Challenges and Future Prospects
- Despite its promise, the use of LLMs for inflation forecasting comes with limitations.
- These models are trained on specific datasets selected by developers, restricting user control over the training process.
- Additionally, the absence of time-stamped data prevents true out-of-sample forecasts.
- Furthermore, publicly available LLMs undergo regular retraining, making replicability a challenge for researchers.
AI’s Growing Influence on Economic Forecasting
- Studies indicate that nearly 40% of U.S. adults had used GAI by August 2024, with 28% incorporating it into their work.
- As AI-driven decision-making becomes more prevalent, understanding its implications for economic forecasting is essential.
- A compelling example of AI’s predictive capabilities emerged during India’s 2024 general elections.
- While traditional exit polls failed to accurately predict results, Kcore Analytics, an AI-driven research firm, successfully forecasted voter preferences.

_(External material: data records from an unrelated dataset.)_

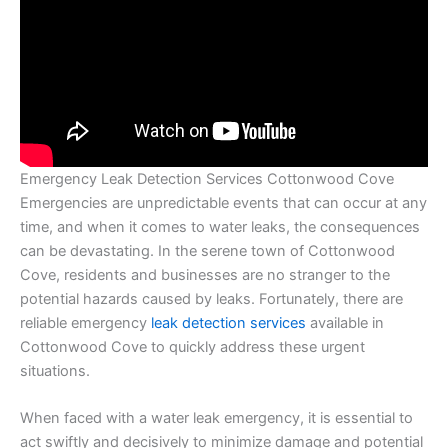
Emergency Leak Detection Services Cottonwood Cove
Emergencies are unpredictable events that can occur at any
time, and when it comes to water leaks, the consequences
can be devastating. In the serene town of Cottonwood
Cove, residents and businesses are no stranger to the
potential hazards caused by leaks. Fortunately, there are
reliable emergency
leak detection services
available in
Cottonwood Cove to quickly address these urgent
situations.
When faced with a water leak emergency, it is essential to
act swiftly and decisively to minimize damage and potential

- By analysing social media interactions—what people read, wrote, and engaged with—alongside key economic indicators like inflation, the firm delivered an accurate prediction. This demonstrates AI’s potential to process real-world economic and political data effectively.
In the words of Milton Friedman, albeit with a modern twist: “Inflation is everywhere a monetary (and a political) phenomenon.” As AI continues to reshape economic research, central banks must embrace these technologies to enhance forecasting accuracy and support informed policymaking.